▸ WHAT TO PRODUCE
Ignoring every picture, transcribe the data in full as it stands.

▸ RECORDS FOR PROCESSING
☆ ☆ ☆

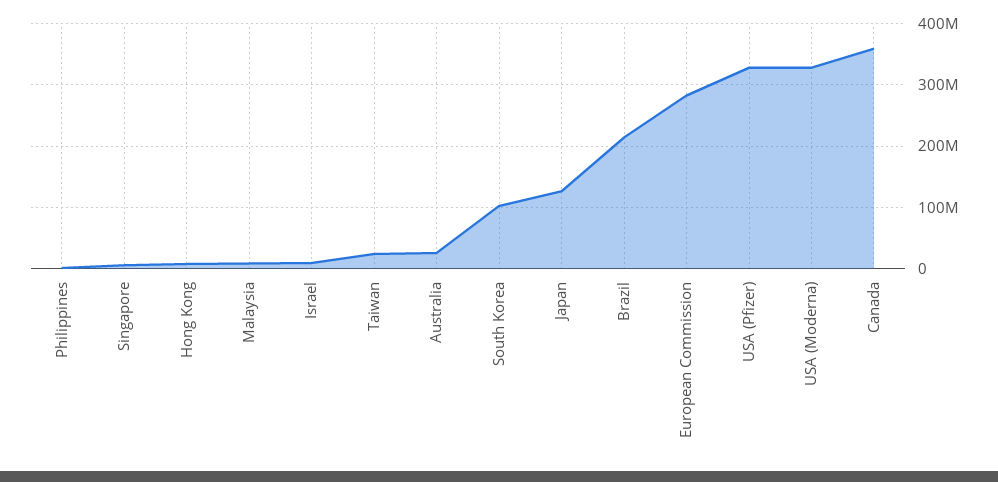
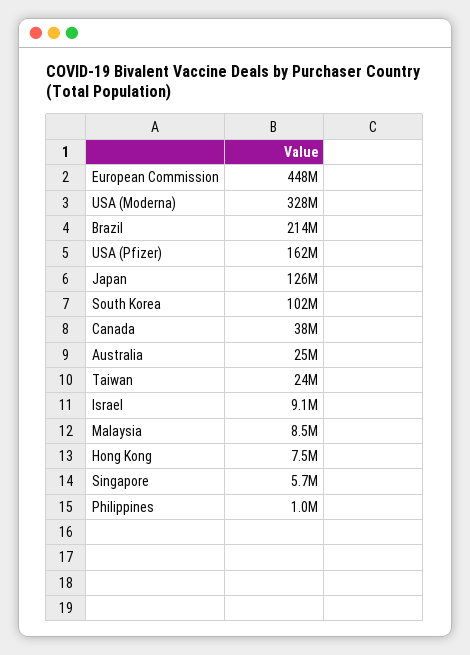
  {
    "Philippines": 1000000,
    "Singapore": 5700000,
    "Hong Kong": 7500000,
    "Malaysia": 8500000,
    "Israel": 9100000,
    "Taiwan": 24000000,
    "Australia": 25000000,
    "South Korea": 102000000,
    "Japan": 126000000,
    "Brazil": 214000000,
-   "European Commission": 280000000,
+   "European Commission": 448000000,
-   "USA (Pfizer)": 330000000,
+   "USA (Pfizer)": 162000000,
    "USA (Moderna)": 328000000,
-   "Canada": 360000000
+   "Canada": 38000000
  }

☆ ☆ ☆

▸ ANSWER SPACE
  {
    "Philippines": 1000000,
    "Singapore": 5700000,
    "Hong Kong": 7500000,
    "Malaysia": 8500000,
    "Israel": 9100000,
    "Taiwan": 24000000,
    "Australia": 25000000,
    "South Korea": 102000000,
    "Japan": 126000000,
    "Brazil": 214000000,
-   "European Commission": 280000000,
+   "European Commission": 448000000,
-   "USA (Pfizer)": 330000000,
+   "USA (Pfizer)": 162000000,
    "USA (Moderna)": 328000000,
-   "Canada": 360000000
+   "Canada": 38000000
  }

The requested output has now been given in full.